● **Task instructions**: Which lines in the rows below contain the string "value"? Return each of those lines in full.
*** Opening of Data for this task ***
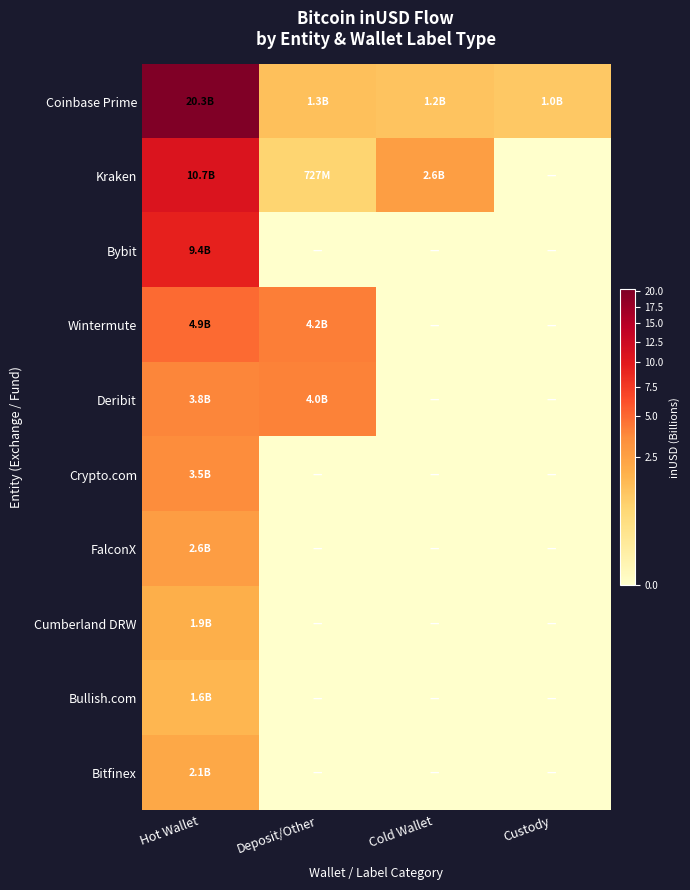

Which category has the highest value across all series?

Hot Wallet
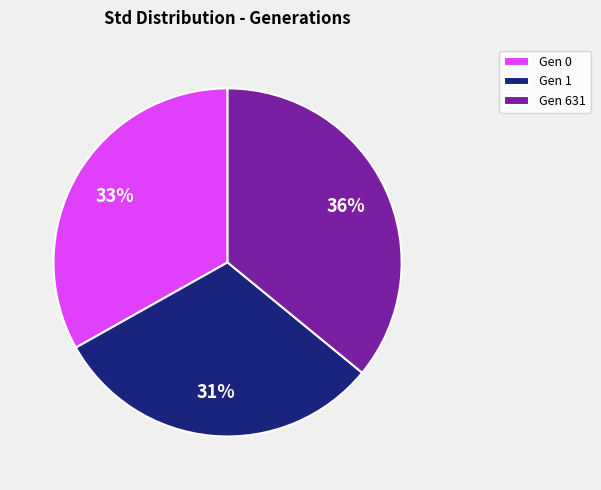

Between Gen 631 and Gen 0, which is larger?

Gen 631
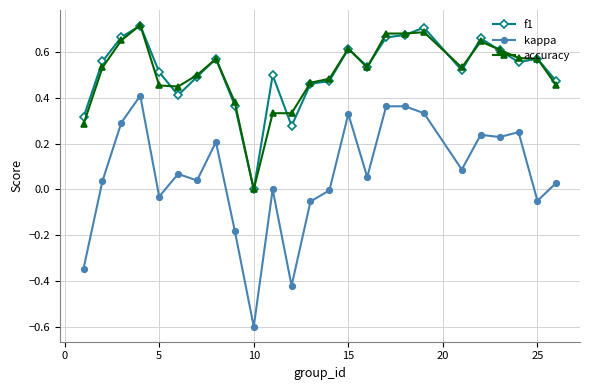

True or false: accuracy and kappa intersect in this chart.

False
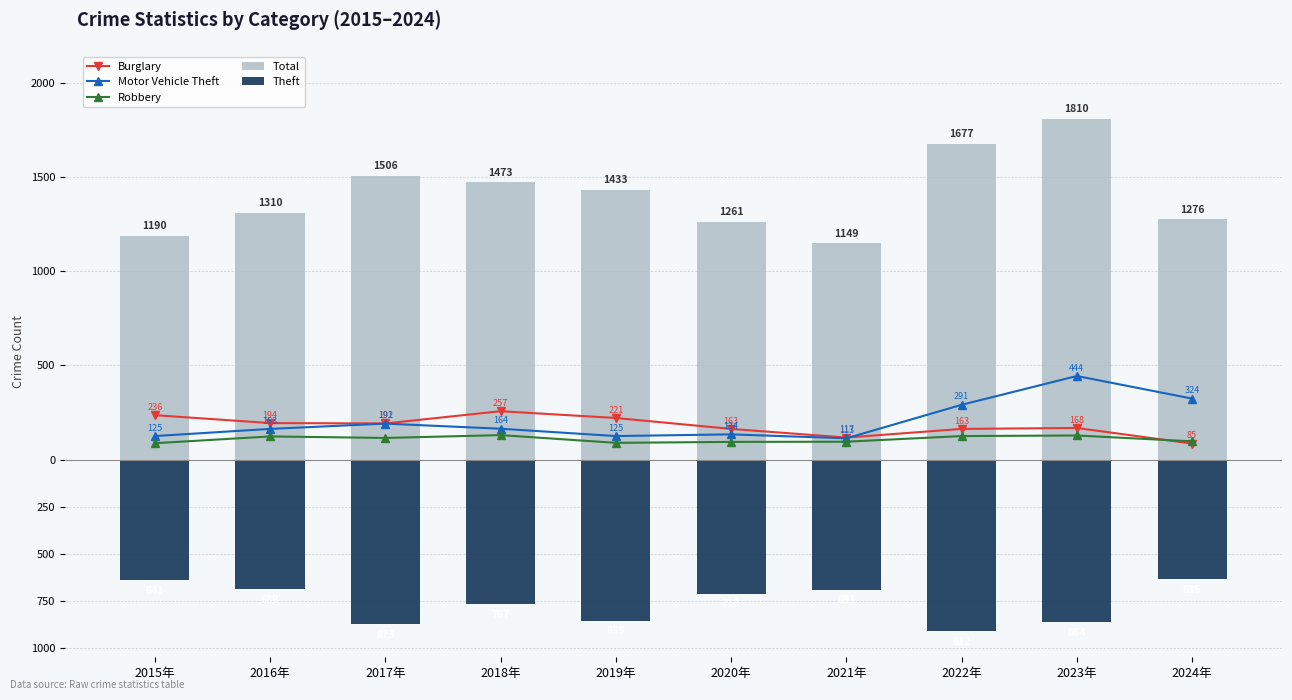

Rank the series at 2015年 from lowest to highest value.

Theft, Robbery, Motor Vehicle Theft, Burglary, Total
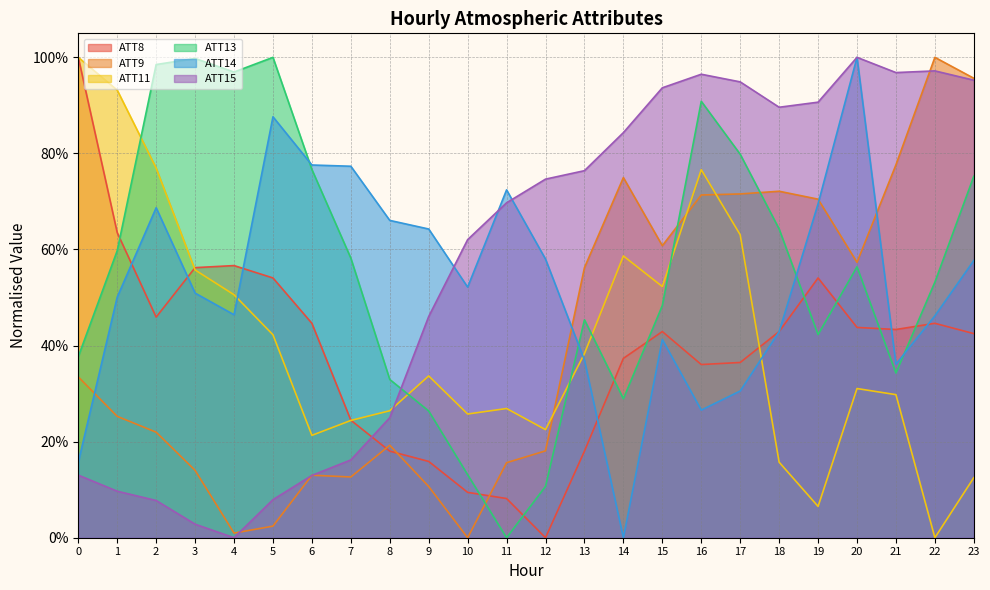

True or false: ATT9 has a value of 0.0 at 4.

False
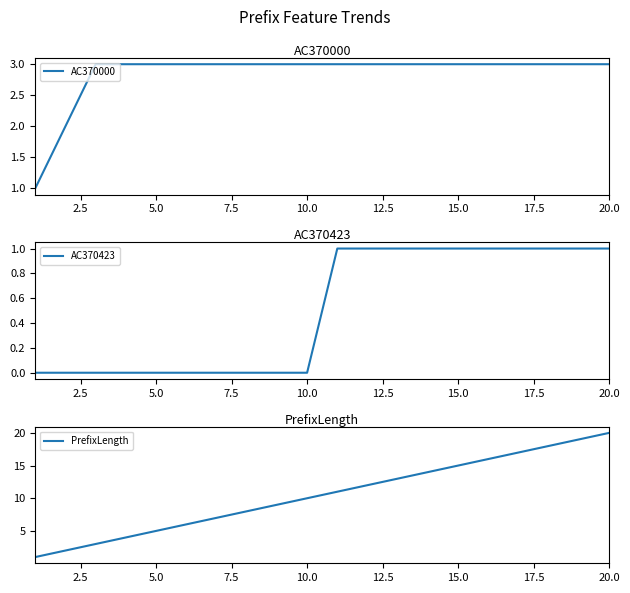

How many lines are shown in the chart?

3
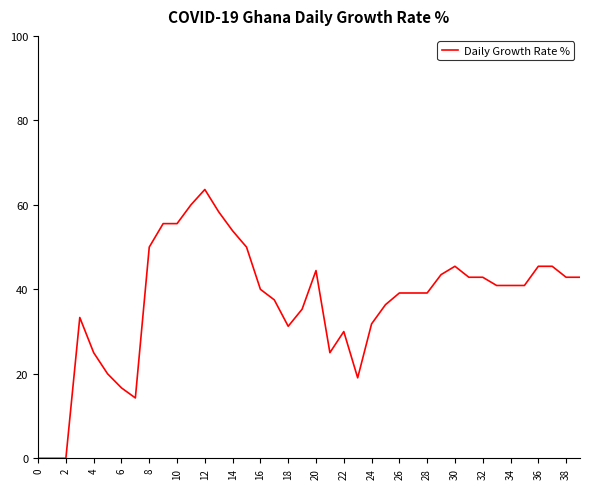

What is the greatest value displayed?

63.6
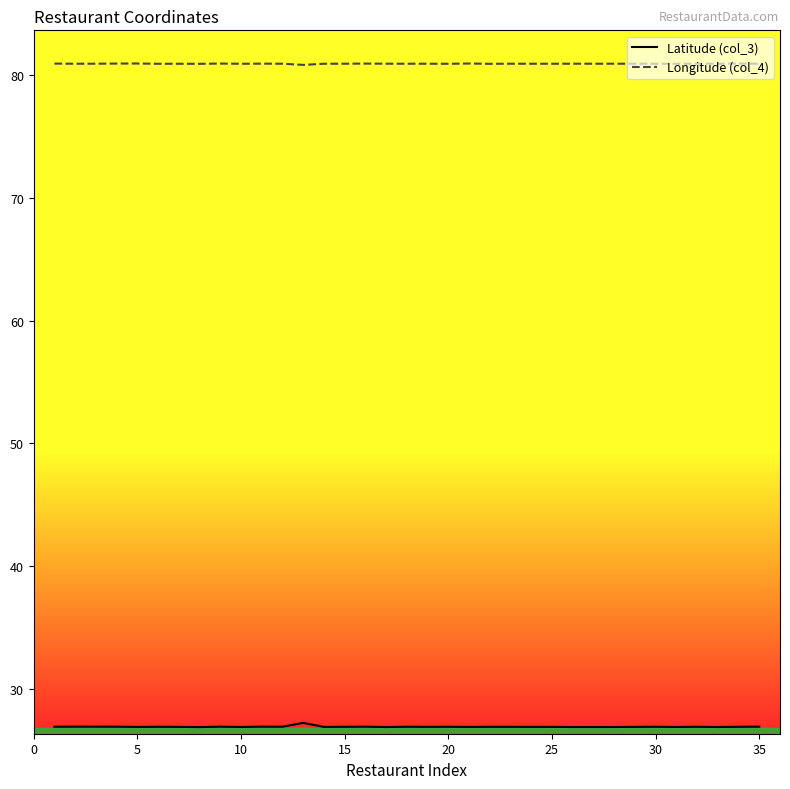

Which series has the largest total across all categories?

Longitude (col_4)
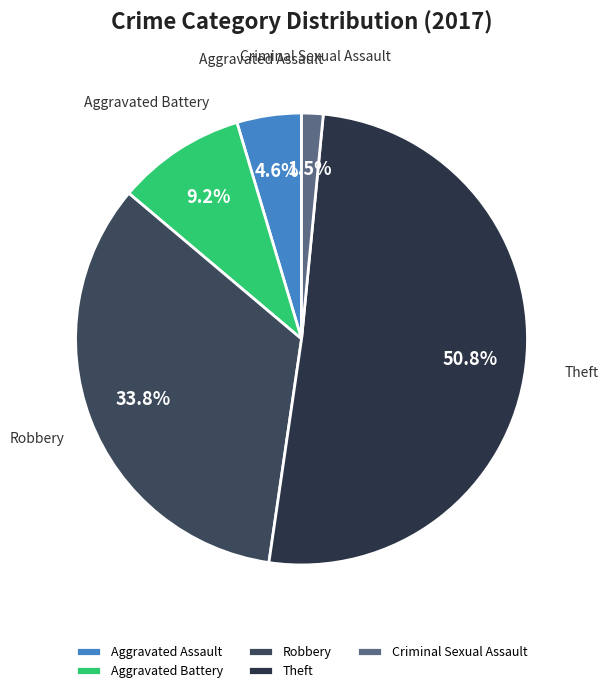

Is there any slice that represents more than half of the pie?

Yes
*** Close of Data for this task ***
● **Task result**:
Which category has the highest value across all series?
Rank the series at 2015年 from lowest to highest value.
True or false: ATT9 has a value of 0.0 at 4.
What is the greatest value displayed?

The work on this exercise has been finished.